People who might not normally buy jewellery from that shop were lining up to pay less than the regular price. The original asking price is the starting point, so any discount represents a gain for the buyer, who considers the item’s value to be at least as much as the original price, and possibly higher.

We all have two prices in our heads for any item of value: the price we’d set if we were selling (the true value) and the price we’d be willing to pay (the tipping point). In a closing down sale, you get both, the tipping point price that gets your wallet out, and the verified true value, represented by the original price.

In business, the gap between the two prices is the added value. It can be an actual figure or a perception. The perception can be enhanced by adding more items of value. That’s why US sales letters pile on bonuses, each with a stated cash value (worth $750).

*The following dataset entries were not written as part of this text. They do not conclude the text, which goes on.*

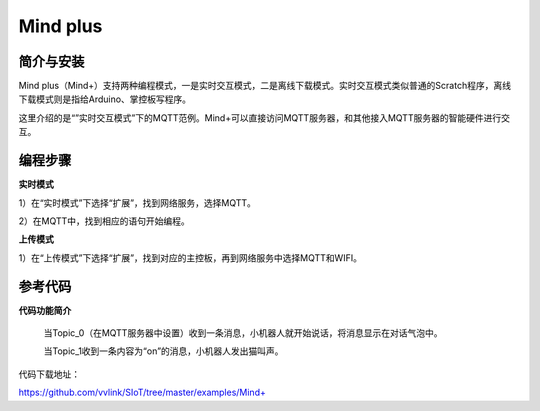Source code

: Mind plus
=========================

简介与安装
----------------------


Mind plus（Mind+）支持两种编程模式，一是实时交互模式，二是离线下载模式。实时交互模式类似普通的Scratch程序，离线下载模式则是指给Arduino、掌控板写程序。

这里介绍的是“”实时交互模式”下的MQTT范例。Mind+可以直接访问MQTT服务器，和其他接入MQTT服务器的智能硬件进行交互。


编程步骤
----------------------

**实时模式**

1）在“实时模式”下选择“扩展”，找到网络服务，选择MQTT。

2）在MQTT中，找到相应的语句开始编程。


.. image:: ../image/demo/03-mind-03.png


**上传模式**

1）在“上传模式”下选择“扩展”，找到对应的主控板，再到网络服务中选择MQTT和WIFI。

参考代码
----------------------

**代码功能简介**

    当Topic_0（在MQTT服务器中设置）收到一条消息，小机器人就开始说话，将消息显示在对话气泡中。

    当Topic_1收到一条内容为“on”的消息，小机器人发出猫叫声。


代码下载地址：

https://github.com/vvlink/SIoT/tree/master/examples/Mind+

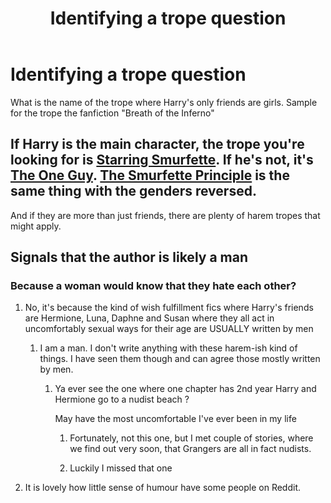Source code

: #+TITLE: Identifying a trope question

* Identifying a trope question
:PROPERTIES:
:Author: fighterman13
:Score: 3
:DateUnix: 1611511318.0
:DateShort: 2021-Jan-24
:FlairText: Discussion
:END:
What is the name of the trope where Harry's only friends are girls. Sample for the trope the fanfiction "Breath of the Inferno"


** If Harry is the main character, the trope you're looking for is [[https://tvtropes.org/pmwiki/pmwiki.php/Main/StarringSmurfette][Starring Smurfette]]. If he's not, it's [[https://tvtropes.org/pmwiki/pmwiki.php/Main/TheOneGuy][The One Guy]]. [[https://tvtropes.org/pmwiki/pmwiki.php/Main/TheSmurfettePrinciple][The Smurfette Principle]] is the same thing with the genders reversed.

And if they are more than just friends, there are plenty of harem tropes that might apply.
:PROPERTIES:
:Author: TheLetterJ0
:Score: 4
:DateUnix: 1611527084.0
:DateShort: 2021-Jan-25
:END:


** Signals that the author is likely a man
:PROPERTIES:
:Author: Bleepbloopbotz2
:Score: 6
:DateUnix: 1611511948.0
:DateShort: 2021-Jan-24
:END:

*** Because a woman would know that they hate each other?
:PROPERTIES:
:Author: ceplma
:Score: -8
:DateUnix: 1611512501.0
:DateShort: 2021-Jan-24
:END:

**** No, it's because the kind of wish fulfillment fics where Harry's friends are Hermione, Luna, Daphne and Susan where they all act in uncomfortably sexual ways for their age are USUALLY written by men
:PROPERTIES:
:Author: Bleepbloopbotz2
:Score: 9
:DateUnix: 1611512700.0
:DateShort: 2021-Jan-24
:END:

***** I am a man. I don't write anything with these harem-ish kind of things. I have seen them though and can agree those mostly written by men.
:PROPERTIES:
:Author: Jon_Riptide
:Score: 6
:DateUnix: 1611516811.0
:DateShort: 2021-Jan-24
:END:

****** Ya ever see the one where one chapter has 2nd year Harry and Hermione go to a nudist beach ?

May have the most uncomfortable I've ever been in my life
:PROPERTIES:
:Author: Bleepbloopbotz2
:Score: 5
:DateUnix: 1611517096.0
:DateShort: 2021-Jan-24
:END:

******* Fortunately, not this one, but I met couple of stories, where we find out very soon, that Grangers are all in fact nudists.
:PROPERTIES:
:Author: ceplma
:Score: 3
:DateUnix: 1611530186.0
:DateShort: 2021-Jan-25
:END:


******* Luckily I missed that one
:PROPERTIES:
:Author: Jon_Riptide
:Score: 1
:DateUnix: 1611517728.0
:DateShort: 2021-Jan-24
:END:


**** It is lovely how little sense of humour have some people on Reddit.
:PROPERTIES:
:Author: ceplma
:Score: -5
:DateUnix: 1611530123.0
:DateShort: 2021-Jan-25
:END:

Now imagine your product or offering can be placed in one pan of a pair of scales. The other pan contains the amount of your client’s money represented by your price. Initially, the client will feel that his pile of money weighs more than your offering, so no deal.

Now add as much (perceived) value as you can to your pan. When your pan weighs more than his pile of money, he’ll be glad to make the exchange. Recently I bought a camera in Singapore. I was prepared to pay £500, but the salesman wanted me to pay a little more. Not much more, just enough to feel he’d pushed me beyond my self-imposed limit.

So he added an extra SIM card, then a spare battery, then a battery charger, and something else. We reached the tipping point. I said I wanted one more incentive, so he added a lightweight tripod. I bought the camera. Win-win.